- [Data listing]

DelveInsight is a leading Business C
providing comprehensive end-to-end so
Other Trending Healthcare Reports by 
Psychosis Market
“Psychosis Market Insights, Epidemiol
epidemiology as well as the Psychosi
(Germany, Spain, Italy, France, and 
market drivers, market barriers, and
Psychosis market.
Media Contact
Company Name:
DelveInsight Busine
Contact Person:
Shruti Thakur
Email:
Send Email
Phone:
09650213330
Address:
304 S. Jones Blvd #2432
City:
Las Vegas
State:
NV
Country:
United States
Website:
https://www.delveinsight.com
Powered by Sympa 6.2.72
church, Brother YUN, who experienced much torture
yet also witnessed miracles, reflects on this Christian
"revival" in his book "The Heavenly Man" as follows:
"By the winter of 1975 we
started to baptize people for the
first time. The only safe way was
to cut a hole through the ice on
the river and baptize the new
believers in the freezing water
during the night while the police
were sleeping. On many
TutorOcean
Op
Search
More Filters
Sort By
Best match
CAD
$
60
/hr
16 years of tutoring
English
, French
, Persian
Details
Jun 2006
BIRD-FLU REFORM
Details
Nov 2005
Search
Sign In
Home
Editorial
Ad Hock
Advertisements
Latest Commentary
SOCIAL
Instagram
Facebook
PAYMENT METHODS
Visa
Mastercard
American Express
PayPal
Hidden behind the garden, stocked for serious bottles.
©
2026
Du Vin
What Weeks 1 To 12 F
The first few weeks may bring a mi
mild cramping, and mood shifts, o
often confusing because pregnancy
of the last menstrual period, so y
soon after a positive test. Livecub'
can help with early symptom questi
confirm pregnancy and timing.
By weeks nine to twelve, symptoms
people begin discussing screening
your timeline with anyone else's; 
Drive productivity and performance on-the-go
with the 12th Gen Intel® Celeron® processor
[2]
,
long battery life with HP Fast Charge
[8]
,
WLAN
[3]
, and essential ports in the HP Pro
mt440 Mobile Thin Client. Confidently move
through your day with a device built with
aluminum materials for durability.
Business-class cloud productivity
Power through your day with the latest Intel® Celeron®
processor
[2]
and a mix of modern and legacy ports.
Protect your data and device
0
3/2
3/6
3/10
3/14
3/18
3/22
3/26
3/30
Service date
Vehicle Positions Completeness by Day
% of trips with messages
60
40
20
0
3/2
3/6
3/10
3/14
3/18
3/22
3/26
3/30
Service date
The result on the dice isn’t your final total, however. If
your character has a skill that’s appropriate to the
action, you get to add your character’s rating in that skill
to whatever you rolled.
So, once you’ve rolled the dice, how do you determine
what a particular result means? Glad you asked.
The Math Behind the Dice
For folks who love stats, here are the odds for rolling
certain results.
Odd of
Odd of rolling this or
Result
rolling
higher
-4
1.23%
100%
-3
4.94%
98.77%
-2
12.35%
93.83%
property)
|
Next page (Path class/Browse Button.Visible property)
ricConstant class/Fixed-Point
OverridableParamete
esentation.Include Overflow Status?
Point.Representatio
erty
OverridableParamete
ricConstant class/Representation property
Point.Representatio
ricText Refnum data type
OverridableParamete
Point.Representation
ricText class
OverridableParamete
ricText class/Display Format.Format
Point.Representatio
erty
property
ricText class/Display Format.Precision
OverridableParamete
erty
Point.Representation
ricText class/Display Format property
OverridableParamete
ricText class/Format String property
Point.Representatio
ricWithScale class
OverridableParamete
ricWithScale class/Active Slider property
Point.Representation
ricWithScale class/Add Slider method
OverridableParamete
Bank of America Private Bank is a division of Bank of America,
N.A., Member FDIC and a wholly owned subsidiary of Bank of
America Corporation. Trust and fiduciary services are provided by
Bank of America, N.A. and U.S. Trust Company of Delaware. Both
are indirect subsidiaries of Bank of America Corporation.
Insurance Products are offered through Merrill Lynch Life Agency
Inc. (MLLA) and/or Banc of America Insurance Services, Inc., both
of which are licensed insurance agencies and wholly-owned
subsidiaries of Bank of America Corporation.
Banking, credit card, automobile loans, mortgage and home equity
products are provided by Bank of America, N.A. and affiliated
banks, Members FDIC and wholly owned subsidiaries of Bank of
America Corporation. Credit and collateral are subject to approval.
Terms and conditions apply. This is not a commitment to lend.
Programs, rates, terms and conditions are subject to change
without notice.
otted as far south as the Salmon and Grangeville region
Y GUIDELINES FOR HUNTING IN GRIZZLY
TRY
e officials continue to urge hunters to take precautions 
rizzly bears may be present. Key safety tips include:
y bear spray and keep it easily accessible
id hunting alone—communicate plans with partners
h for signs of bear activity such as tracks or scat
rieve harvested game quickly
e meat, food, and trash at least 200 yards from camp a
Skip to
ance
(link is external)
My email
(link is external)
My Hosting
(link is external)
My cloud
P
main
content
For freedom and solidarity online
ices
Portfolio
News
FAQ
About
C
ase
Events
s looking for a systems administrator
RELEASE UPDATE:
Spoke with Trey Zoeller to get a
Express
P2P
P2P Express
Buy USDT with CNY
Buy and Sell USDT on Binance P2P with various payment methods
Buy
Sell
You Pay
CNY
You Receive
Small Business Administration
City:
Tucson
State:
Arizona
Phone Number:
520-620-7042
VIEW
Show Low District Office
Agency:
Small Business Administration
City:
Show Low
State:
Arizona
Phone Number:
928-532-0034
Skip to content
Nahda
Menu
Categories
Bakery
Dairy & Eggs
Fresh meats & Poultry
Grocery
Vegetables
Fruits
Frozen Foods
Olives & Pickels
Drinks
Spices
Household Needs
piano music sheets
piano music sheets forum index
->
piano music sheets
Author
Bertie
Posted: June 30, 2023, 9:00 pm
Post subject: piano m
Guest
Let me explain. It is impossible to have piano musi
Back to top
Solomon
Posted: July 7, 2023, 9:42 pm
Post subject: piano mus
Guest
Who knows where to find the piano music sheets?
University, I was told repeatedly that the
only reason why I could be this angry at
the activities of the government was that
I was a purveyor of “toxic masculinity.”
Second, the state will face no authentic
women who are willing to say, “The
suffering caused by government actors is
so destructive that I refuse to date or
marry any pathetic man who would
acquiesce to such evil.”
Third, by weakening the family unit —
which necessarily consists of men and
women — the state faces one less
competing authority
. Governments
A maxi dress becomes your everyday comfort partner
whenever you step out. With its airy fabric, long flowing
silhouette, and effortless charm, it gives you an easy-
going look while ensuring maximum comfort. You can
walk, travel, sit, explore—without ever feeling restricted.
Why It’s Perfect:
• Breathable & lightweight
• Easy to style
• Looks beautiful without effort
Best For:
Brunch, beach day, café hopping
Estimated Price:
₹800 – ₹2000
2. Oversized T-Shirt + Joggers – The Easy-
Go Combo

- [Exercise details] In the material above, find the lines that contain "rolling" and show them.

- [Response to the exercise]
For folks who love stats, here are the odds for rolling
Odd of rolling this or
rolling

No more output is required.